Bislang kommunizierte die Investment-Boutique jeweils einmal im Monat ihre Schlüsselkaufempfehlungen für den Schweizer Aktienmarkt. Das macht sie auch für den März, sagt allerdings auch gleich noch, welche Aktien Anleger derzeit besser meiden sollten. Darüber hinaus zaubern die Strategen einen sogenannten "Pair Trade" aus ihrer Schublade.
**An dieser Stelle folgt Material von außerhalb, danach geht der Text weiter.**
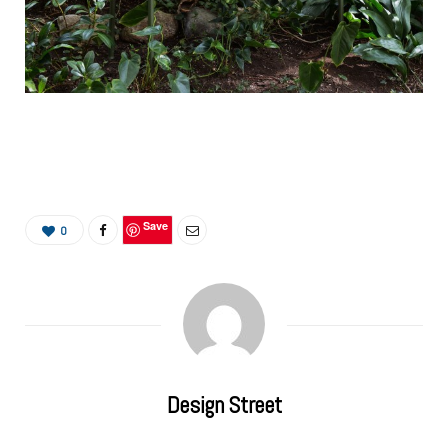
Save
0
Design Street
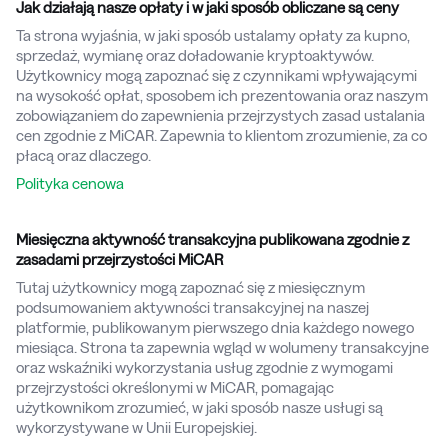
Jak działają nasze opłaty i w jaki sposób obliczane są ceny
Ta strona wyjaśnia, w jaki sposób ustalamy opłaty za kupno,
sprzedaż, wymianę oraz doładowanie kryptoaktywów.
Użytkownicy mogą zapoznać się z czynnikami wpływającymi
na wysokość opłat, sposobem ich prezentowania oraz naszym
zobowiązaniem do zapewnienia przejrzystych zasad ustalania
cen zgodnie z MiCAR. Zapewnia to klientom zrozumienie, za co
płacą oraz dlaczego.
Polityka cenowa
Miesięczna aktywność transakcyjna publikowana zgodnie z
zasadami przejrzystości MiCAR
Tutaj użytkownicy mogą zapoznać się z miesięcznym
podsumowaniem aktywności transakcyjnej na naszej
platformie, publikowanym pierwszego dnia każdego nowego
miesiąca. Strona ta zapewnia wgląd w wolumeny transakcyjne
oraz wskaźniki wykorzystania usług zgodnie z wymogami
przejrzystości określonymi w MiCAR, pomagając
użytkownikom zrozumieć, w jaki sposób nasze usługi są
wykorzystywane w Unii Europejskiej.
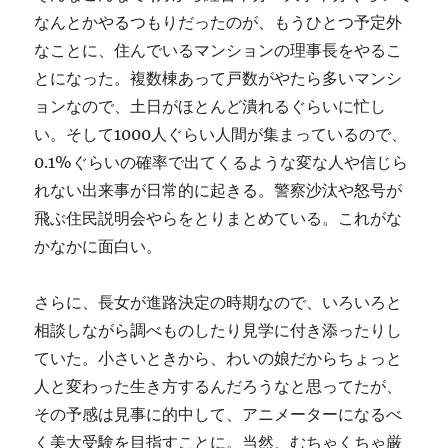
なんとかやるつもりだったのが、もうひとつ予定外
なことに、住んでいるマンションの理事長をやるこ
とになった。複数棟あって戸数がやたら多いマンシ
ョンなので、土日がほとんど潰れるぐらいに忙し
い。そして1000人ぐらい人間が集まっているので、
0.1%ぐらいの確率で出てくるような変な人や信じら
れない出来事が日常的に起きる。警察沙汰や怒号が
飛ぶ住民説明会やらをとりまとめている。これがな
かなかに面白い。
さらに、長女が進路決定の時期なので、いろいろと
相談しながら調べものしたり見学に付き添ったりし
ていた。小さいときから、わいの娘だからちょっと
人と変わった生き方するんだろうなと思ってたが、
その予感は見事に的中して、アニメーターになるべ
く美大受験を目指すことに。当然、むちゃくちゃ厳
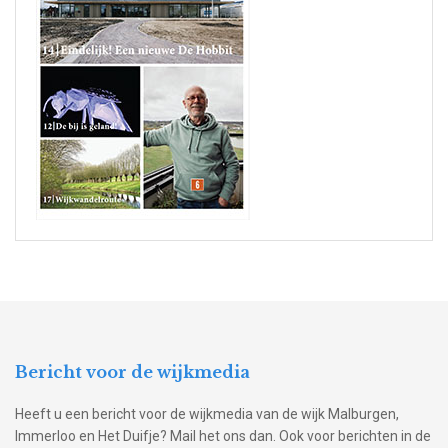
Bericht voor de wijkmedia
Heeft u een bericht voor de wijkmedia van de wijk Malburgen,
Immerloo en Het Duifje? Mail het ons dan. Ook voor berichten in de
Bei den hiesigen Schlüsselkaufempfehlungen setzen die Experten auf Aktien von Unternehmen mit einem widerstandsfähigen Geschäftsmodell und nachvollziehbaren Wachstumsaussichten. Dazu zählen sie Dorma+Kaba (Umsatz- und Kostensynergien aus dem Zusammenschluss, strukturell intakte Wachstumsaussichten im Sicherheitsbereich), Helvetia (Kosteneinsparpotenzial aus der Übernahme von Nationale Suisse, kaum Prämiendruck im Kerngeschäft), SFS Group (Margenverbesserungen zu erwarten, langfristig gute Wachstumsaussichten), LafargeHolcim (Kosteneinsparpotenzial und Synergien werden unterschätzt, negative Aspekte scheinen eskomptiert), Richemont (auf das Hochpreissegment ausgerichtet, Markenschmuck ein zukünftiger Wachstumstreiber) und Metall Zug (wertgenerierendes Geschäftsmodell, hohe Nettobarmittel).
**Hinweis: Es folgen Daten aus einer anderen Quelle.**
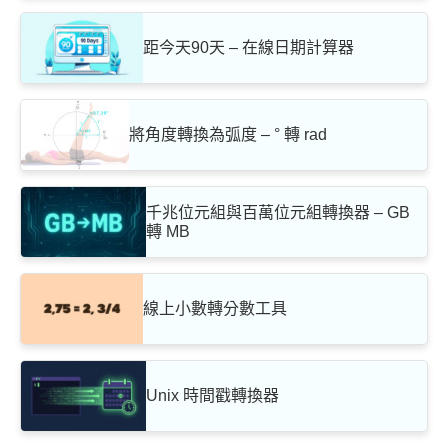
距今天90天 – 在線日期計算器
將角度轉換為弧度 – ° 轉 rad
千兆位元組與百萬位元組轉換器 – GB
轉 MB
線上小數轉分數工具
Unix 時間戳轉換器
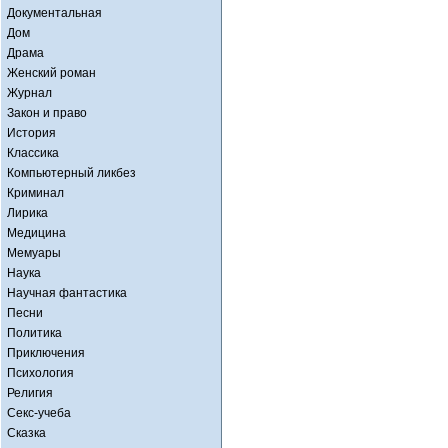
Документальная
Дом
Драма
Женский роман
Журнал
Закон и право
История
Классика
Компьютерный ликбез
Криминал
Лирика
Медицина
Мемуары
Наука
Научная фантастика
Песни
Политика
Приключения
Психология
Религия
Секс-учеба
Сказка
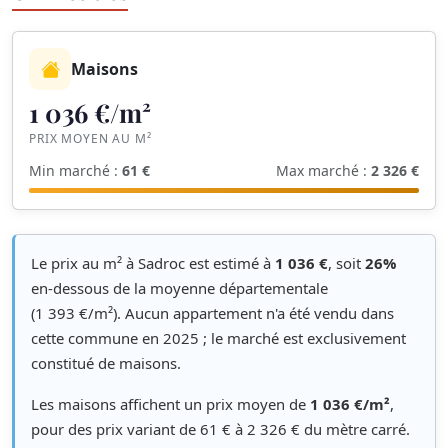
Maisons
1 036 €/m²
PRIX MOYEN AU M²
Min marché :
61 €
Max marché :
2 326 €
Le prix au m² à Sadroc est estimé à
1 036 €
, soit
26%
en-dessous de la moyenne départementale
(1 393 €/m²). Aucun appartement n'a été vendu dans
cette commune en 2025 ; le marché est exclusivement
constitué de maisons.
Les maisons affichent un prix moyen de
1 036 €/m²
,
pour des prix variant de 61 € à 2 326 € du mètre carré.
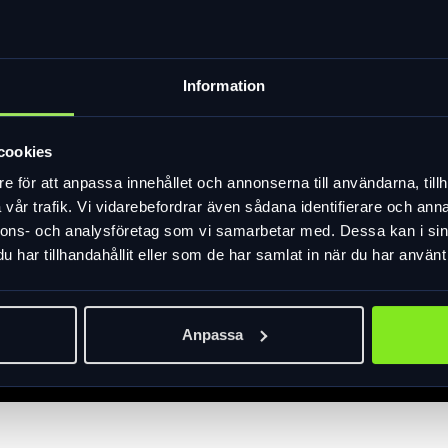
Information
cookies
e för att anpassa innehållet och annonserna till användarna, tillh
vår trafik. Vi vidarebefordrar även sådana identifierare och anna
nnons- och analysföretag som vi samarbetar med. Dessa kan i sin
har tillhandahållit eller som de har samlat in när du har använt 
Anpassa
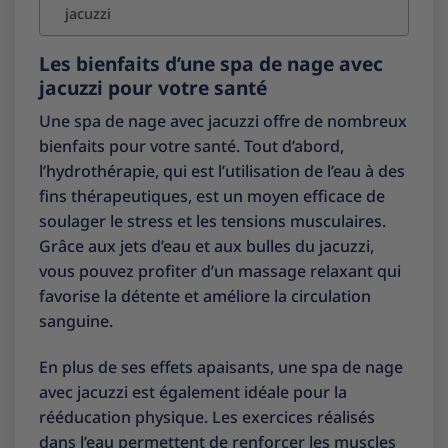
jacuzzi
Les bienfaits d’une spa de nage avec
jacuzzi pour votre santé
Une spa de nage avec jacuzzi offre de nombreux
bienfaits pour votre santé. Tout d’abord,
l’hydrothérapie, qui est l’utilisation de l’eau à des
fins thérapeutiques, est un moyen efficace de
soulager le stress et les tensions musculaires.
Grâce aux jets d’eau et aux bulles du jacuzzi,
vous pouvez profiter d’un massage relaxant qui
favorise la détente et améliore la circulation
sanguine.
En plus de ses effets apaisants, une spa de nage
avec jacuzzi est également idéale pour la
rééducation physique. Les exercices réalisés
dans l’eau permettent de renforcer les muscles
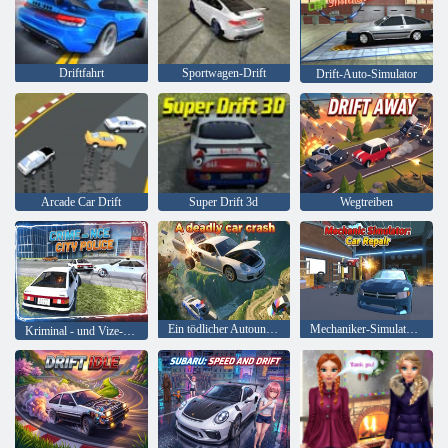
Driftfahrt
Sportwagen-Drift
Drift-Auto-Simulator
Arcade Car Drift
Super Drift 3d
Wegtreiben
Ein tödlicher Autounfall
Mechaniker-Simulator: Autoreparatur
Kriminal - und Vize-Stadtpolizei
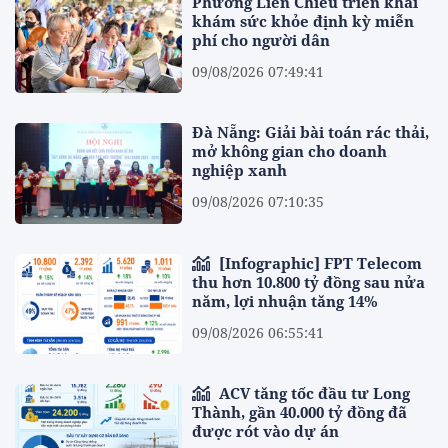
Phường Liên Chiểu triển khai
khám sức khỏe định kỳ miễn
phí cho người dân
09/08/2026 07:49:41
Đà Nẵng: Giải bài toán rác thải,
mở không gian cho doanh
nghiệp xanh
09/08/2026 07:10:35
[Infographic] FPT Telecom
thu hơn 10.800 tỷ đồng sau nửa
năm, lợi nhuận tăng 14%
09/08/2026 06:55:41
ACV tăng tốc đầu tư Long
Thành, gần 40.000 tỷ đồng đã
được rót vào dự án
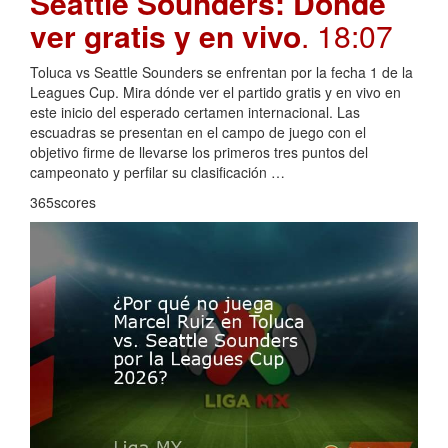
Seattle Sounders: Dónde
ver gratis y en vivo
. 18:07
Toluca vs Seattle Sounders se enfrentan por la fecha 1 de la
Leagues Cup. Mira dónde ver el partido gratis y en vivo en
este inicio del esperado certamen internacional. Las
escuadras se presentan en el campo de juego con el
objetivo firme de llevarse los primeros tres puntos del
campeonato y perfilar su clasificación …
365scores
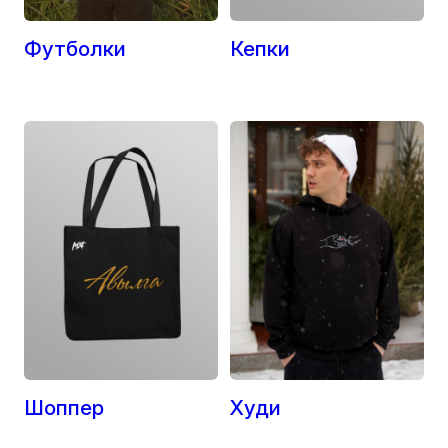
Футболки
Кепки
Шоппер
Худи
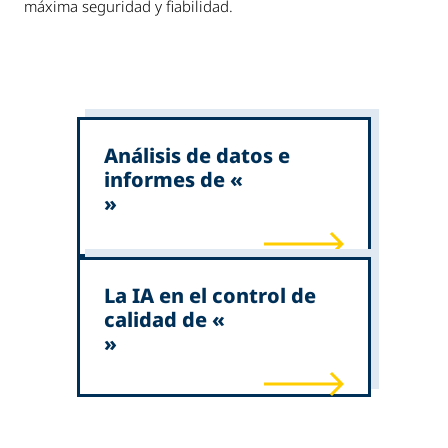
máxima seguridad y fiabilidad.
Análisis de datos e
informes de «
»
La IA en el control de
calidad de «
»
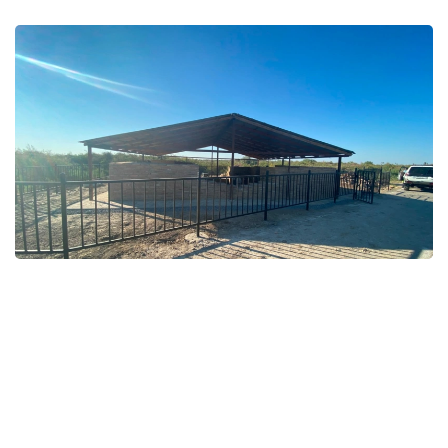
Фото: Қызылорда облыстық тарихи-мәдени мұраны қорғау
орталығы
قوعام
Diese Empfehlungen weisen ein durchschnittliches Aufwärtspotenzial von 29 Prozent zu den jeweiligen Kurszielen auf. Die grösste Differenz besteht bei den Papieren von LafargeHolcim mit einem Kursziel von 61 Franken und jenen von Richemont mit einem Kursziel von 95 Franken.
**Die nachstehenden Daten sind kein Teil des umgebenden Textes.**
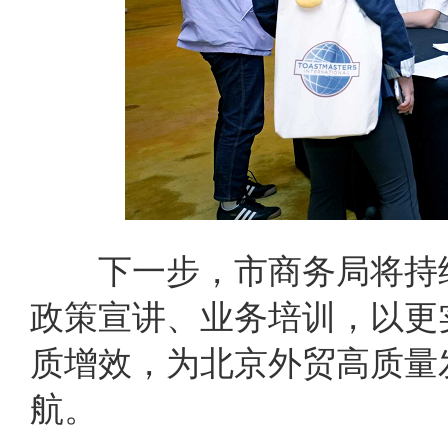
下一步，市商务局将持续
政策宣讲、业务培训，以更
质增效，为北京外贸高质量
航。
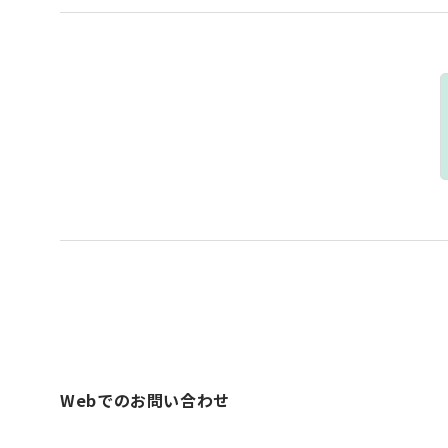
Webでのお問い合わせ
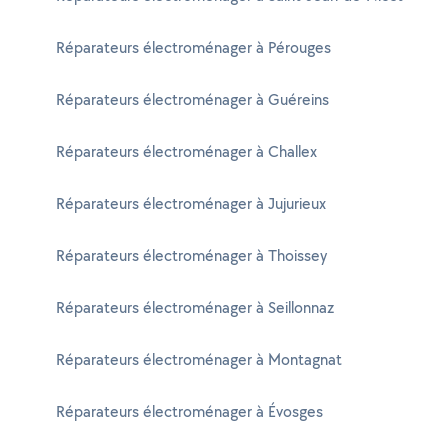
Réparateurs électroménager à Pérouges
Réparateurs électroménager à Guéreins
Réparateurs électroménager à Challex
Réparateurs électroménager à Jujurieux
Réparateurs électroménager à Thoissey
Réparateurs électroménager à Seillonnaz
Réparateurs électroménager à Montagnat
Réparateurs électroménager à Évosges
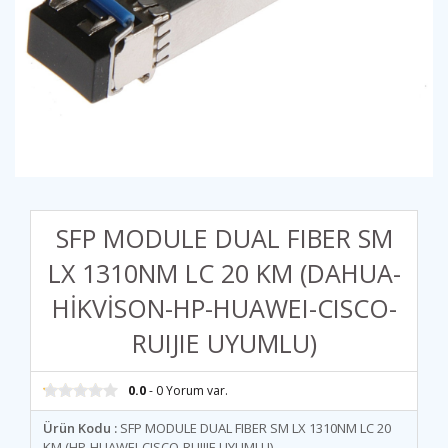
SFP MODULE DUAL FIBER SM
LX 1310NM LC 20 KM (DAHUA-
HİKVİSON-HP-HUAWEI-CISCO-
RUIJIE UYUMLU)
0.0
- 0 Yorum var.
Ürün Kodu :
SFP MODULE DUAL FIBER SM LX 1310NM LC 20
KM (HP-HUAWEI-CISCO-RUIJIE UYUMLU)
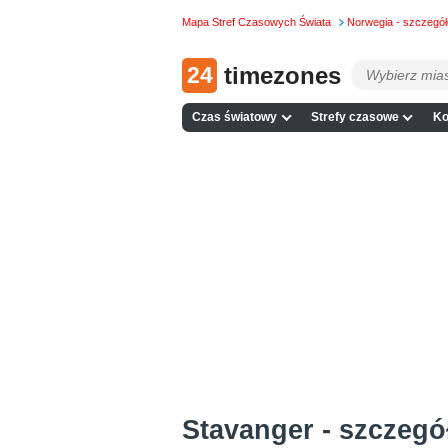
Mapa Stref Czasowych Świata
Norwegia - szczegó
24
timezones
Czas światowy
Strefy czasowe
Ko
Stavanger - szczeg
Gegenüber dem Vormonat nicht mehr auf der Liste zu finden sind die Valoren von ABB, Aryzta, Dufry und Forbo.

Im Gegenzug wird der Anlagekundschaft von den Aktien von Lindt & Sprüngli (hohe Erwartungen und noch höhere Bewertung) sowie von jenen von Sonova (Gewinnwachstum verlangsamt sich, andere Anbieter haben bei neuen Produkten Boden gut gemacht) abgeraten.

Beim "Pair Trade" empfehlen die Strategen zum Kauf der Papiere des Börsenneulings Sunrise Communications (Gewinnentwicklung sollte die Talsohle durchschritten haben, attraktiv hohe Dividendenrendite) und im Gegenzug zum (Leer-)Verkauf der Valoren von Swisscom (Wettbewerbsdruck im Festnetz- und Mobilfunkbereich, signifikante Bewertungsprämie).

Ich habe mir diese Empfehlungen notiert und werde Anfang April gemeinsam mit meinen Schweizer Aktienfavoriten für das Börsenjahr 2016 und den Dogs of the SMI eine Zwischenbilanz ziehen.